KZN firm chosen for pioneering Namibian energy study

Apr 22, 2014

Funding provided by the Energy and Environment Project, South Africa and East Africa (EEP), has given Pietermaritzburg-based renewable energy solutions provider Renen an opportunity to undertake a ground-breaking feasibility study and EPC for a 1 MW waste-to-energy project in Namibia.

The outcomes of the feasibility have the potential to make a significant impact on Namibia and Southern Africa, bringing new opportunities and exciting growth paths.

With an impressive track-record in sub-Saharan Africa and on the international front, of partnering with allied businesses and industry to integrate business and social responsibility, in a union of entrepreneurial social vitality and global greening, Renen is perfectly placed to undertake a project of this nature.

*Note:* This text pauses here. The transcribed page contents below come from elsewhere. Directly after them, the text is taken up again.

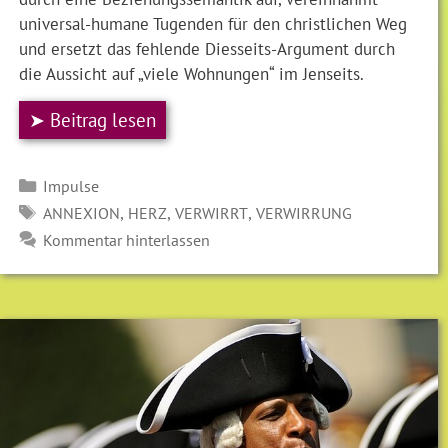
universal-humane Tugenden für den christlichen Weg
und ersetzt das fehlende Diesseits-Argument durch
die Aussicht auf „viele Wohnungen“ im Jenseits.
➤ Beitrag lesen
Kategorien
Impulse
SCHLAGWÖRTER
,
,
,
ANNEXION
HERZ
VERWIRRT
VERWIRRUNG
Kommentar hinterlassen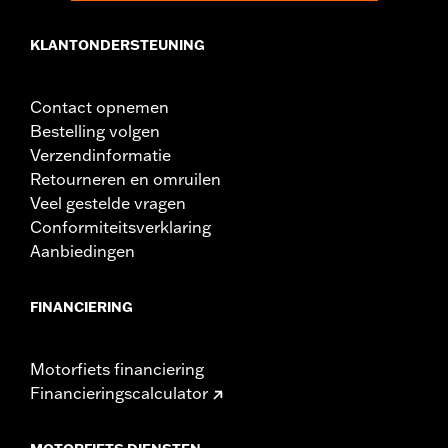
KLANTONDERSTEUNING
Contact opnemen
Bestelling volgen
Verzendinformatie
Retourneren en omruilen
Veel gestelde vragen
Conformiteitsverklaring
Aanbiedingen
FINANCIERING
Motorfiets financiering
Financieringscalculator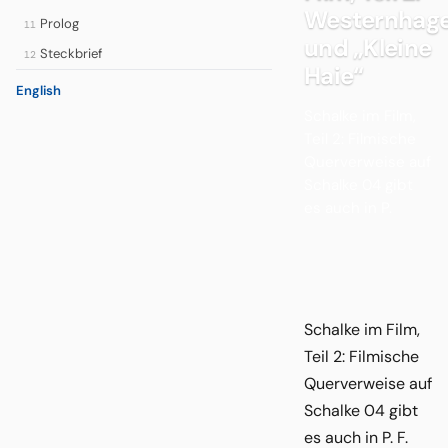
Westernhag
Prolog
11
und „Kleine
Steckbrief
12
Haie“
English
Schalke im Film,
Teil 2: Filmische
Querverweise auf
Schalke 04 gibt
es auch in P.
Schalke im Film,
Teil 2: Filmische
Querverweise auf
Schalke 04 gibt
es auch in P. F.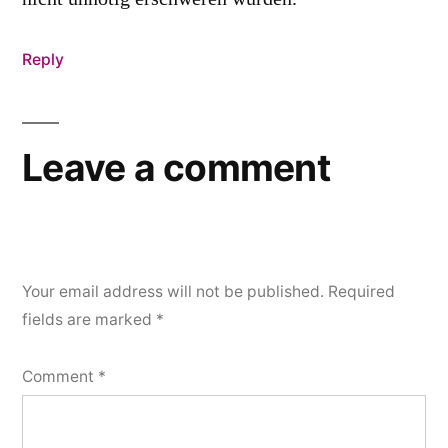
Reply
Leave a comment
Your email address will not be published.
Required
fields are marked
*
Comment
*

GREENDESERT1 is a waste-to-energy investment project that involves the installation of anaerobic bio digesters and associated technologies. The project provides an innovative opportunity to make use of the constant waste stream generated by agriculture and other organic waste streams, and has been initiated to bring innovation in energy production and use to commercial farming and other end users.

“Partnerships and innovation are the keys to the success of Renen,” says Warren Confait, Renen’s founder and managing director. “Our main aim is to add value to the lives of citizens wherever we can, by offering a broad range of alternative energy products and solutions that are considerate of the world in which we live.”

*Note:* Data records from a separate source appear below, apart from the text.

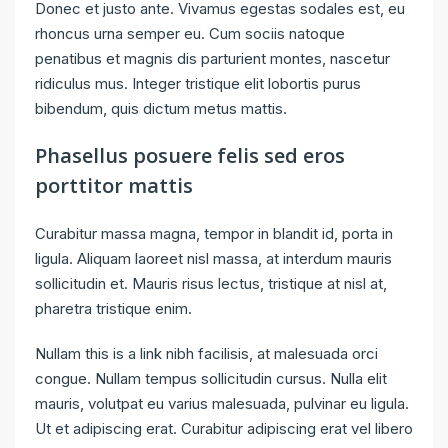
Donec et justo ante. Vivamus egestas sodales est, eu
rhoncus urna semper eu. Cum sociis natoque
penatibus et magnis dis parturient montes, nascetur
ridiculus mus. Integer tristique elit lobortis purus
bibendum, quis dictum metus mattis.
Phasellus posuere felis sed eros
porttitor mattis
Curabitur massa magna, tempor in blandit id, porta in
ligula. Aliquam laoreet nisl massa, at interdum mauris
sollicitudin et. Mauris risus lectus, tristique at nisl at,
pharetra tristique enim.
Nullam this is a link nibh facilisis, at malesuada orci
congue. Nullam tempus sollicitudin cursus. Nulla elit
mauris, volutpat eu varius malesuada, pulvinar eu ligula.
Ut et adipiscing erat. Curabitur adipiscing erat vel libero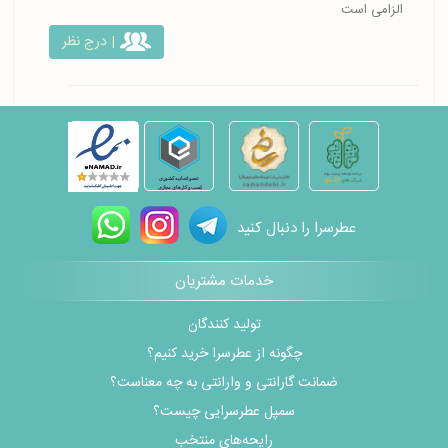
الزامی است
| درج نظر
عطرسرا را دنبال کنید
خدمات مشتریان
تولید کنندگان
چگونه از عطرسرا خرید کنیم؟
ضمانت گارانتی و وارانتی به چه معناست؟
سمپل عطرسرایی چیست؟
رایحه‌های منتخب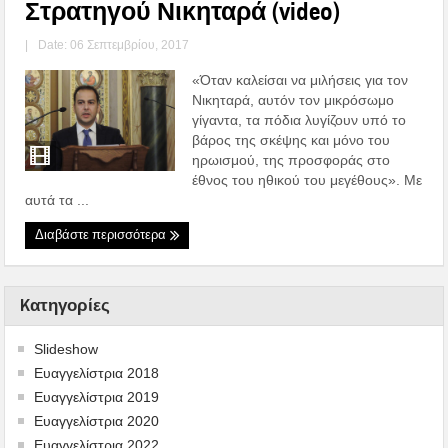
Στρατηγού Νικηταρά (video)
|
Date: 06 Σεπτεμβρίου, 2017
«Όταν καλείσαι να μιλήσεις για τον
Νικηταρά, αυτόν τον μικρόσωμο
γίγαντα, τα πόδια λυγίζουν υπό το
βάρος της σκέψης και μόνο του
ηρωισμού, της προσφοράς στο
έθνος του ηθικού του μεγέθους». Με
αυτά τα ...
Διαβάστε περισσότερα
Kατηγορίες
Slideshow
Ευαγγελίστρια 2018
Ευαγγελίστρια 2019
Ευαγγελίστρια 2020
Ευαγγελίστρια 2022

“Namibia is largely dependent on electricity generated by South Africa’s Eskom and as such is exposed to potentially harsh future electricity price increases and supply security,” Confait says. “This fact alone makes the search for alternative power sources vital for the sustainability of their economy.”

Namibia has a vested interest in the success of GREENDESERT1 as the project offers the possibility of exploring a method of mitigating GHG emissions (to meet their goals stipulated under the Kyoto Protocol), reducing dependence on Eskom’s electrical supply, creating jobs and developing skills and providing a project which could be replicated in other areas of the country.

Intensive farming methods are experiencing substantial growth in Southern Africa and as a result the need for optimal utilisation of farming waste has resulted in an emerging interest in waste to energy projects. To date, few such projects have been implemented, as the majority of the farming community is unfamiliar with power engineering, are inherently conservative and generally lack the capital required to engage in projects of this magnitude.

The stakeholder model proposed by the feasibility study is considerate of the different skill sets required between Namibian agriculture on the one hand and power producers on the other,” Confait continues. “It has the potential to be adapted for many other waste sources, providing a solution to a need for clean energy generation and efficient GHG-mitigating waste management.”

The project’s position is strengthened by the growing need for waste management within commercial agricultural operations; this type of solution will create financial rewards for all stakeholders. The supplier of waste material can also be the power and heat energy user, and will then reap the benefits of the development through long-term energy cost savings.

Confait says: “Although no similar projects have been implemented in Namibia, and few have been initiated in Southern Africa, a great number have been successfully installed and managed in Europe and North America.”

“The success of these projects, associated with a direct link to knowledgeable individuals and organisations in the relevant countries, provides a strong empirical base from which this project can be implemented and potentially replicated in the future.”

With South Africa’s largest rooftop Grid-Tied PV power plant of 1MW under its belt, Renen is now hoping to roll out 3 to 8 MW during 2014.